**REQUIREMENT**
From the data that follows, print exactly the lines starting at the one containing "Kommunikationsstärke und Lösungsorientierung" and ending at the one containing "vielen Sozialleistungen"; include both of them and nothing more.

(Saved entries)

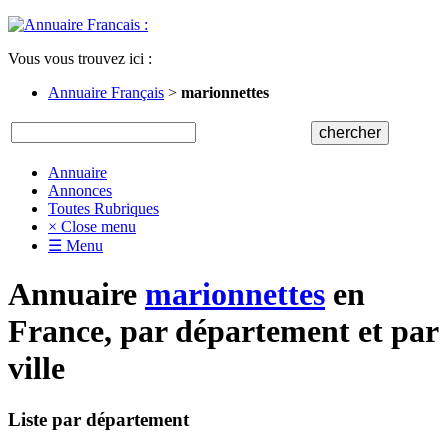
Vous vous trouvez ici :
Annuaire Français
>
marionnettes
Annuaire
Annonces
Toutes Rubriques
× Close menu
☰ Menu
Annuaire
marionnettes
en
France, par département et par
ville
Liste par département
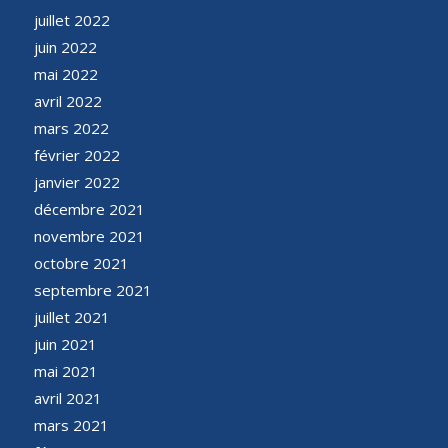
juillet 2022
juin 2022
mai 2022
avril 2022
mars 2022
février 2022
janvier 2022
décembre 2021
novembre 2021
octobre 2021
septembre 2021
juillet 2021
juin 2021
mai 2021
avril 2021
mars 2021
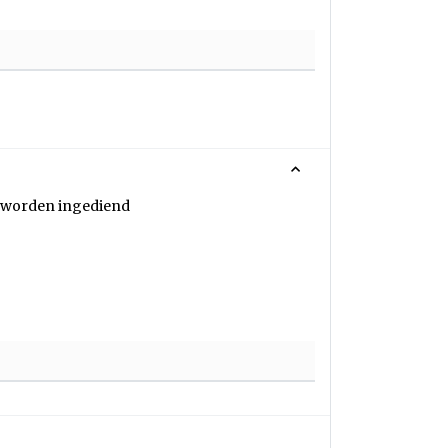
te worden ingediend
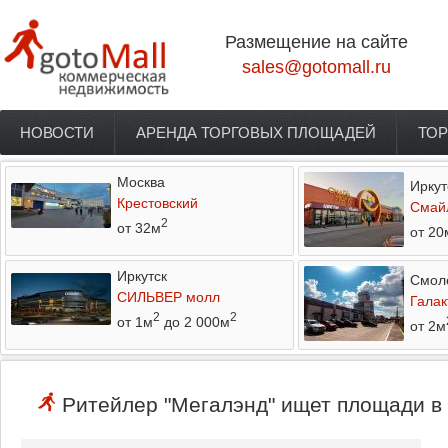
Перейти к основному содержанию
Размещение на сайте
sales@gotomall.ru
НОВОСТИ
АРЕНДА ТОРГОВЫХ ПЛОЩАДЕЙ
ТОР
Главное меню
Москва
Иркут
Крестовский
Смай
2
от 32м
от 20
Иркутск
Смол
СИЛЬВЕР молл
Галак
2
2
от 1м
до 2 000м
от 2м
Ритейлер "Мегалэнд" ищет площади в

==

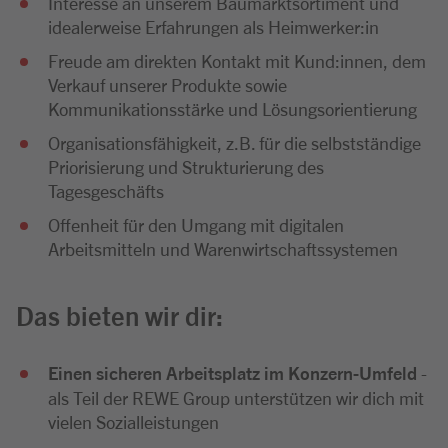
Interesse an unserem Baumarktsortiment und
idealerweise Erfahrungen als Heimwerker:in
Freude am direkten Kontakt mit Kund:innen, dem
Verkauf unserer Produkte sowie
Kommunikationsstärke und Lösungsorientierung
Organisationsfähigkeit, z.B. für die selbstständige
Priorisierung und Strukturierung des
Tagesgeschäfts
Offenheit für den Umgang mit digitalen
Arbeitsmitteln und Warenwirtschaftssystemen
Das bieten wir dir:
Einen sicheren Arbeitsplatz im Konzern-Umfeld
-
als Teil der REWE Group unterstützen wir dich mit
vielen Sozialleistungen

==

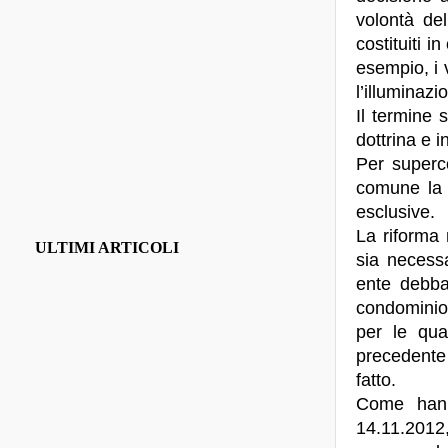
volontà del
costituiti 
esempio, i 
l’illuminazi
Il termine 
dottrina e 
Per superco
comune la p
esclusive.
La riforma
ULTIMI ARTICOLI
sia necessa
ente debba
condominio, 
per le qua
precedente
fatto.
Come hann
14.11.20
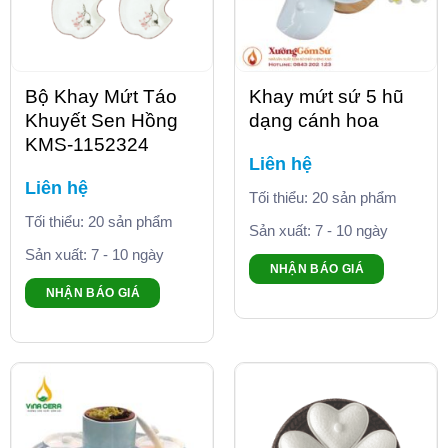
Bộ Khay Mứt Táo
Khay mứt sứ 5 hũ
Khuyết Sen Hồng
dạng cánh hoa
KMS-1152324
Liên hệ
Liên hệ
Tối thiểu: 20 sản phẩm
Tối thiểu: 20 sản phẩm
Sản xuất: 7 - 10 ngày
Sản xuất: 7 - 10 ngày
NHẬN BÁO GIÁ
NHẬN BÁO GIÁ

**ANSWER SPACE**
Kommunikationsstärke und Lösungsorientierung
Organisationsfähigkeit, z.B. für die selbstständige
Priorisierung und Strukturierung des
Tagesgeschäfts
Offenheit für den Umgang mit digitalen
Arbeitsmitteln und Warenwirtschaftssystemen
Das bieten wir dir:
Einen sicheren Arbeitsplatz im Konzern-Umfeld
-
als Teil der REWE Group unterstützen wir dich mit
vielen Sozialleistungen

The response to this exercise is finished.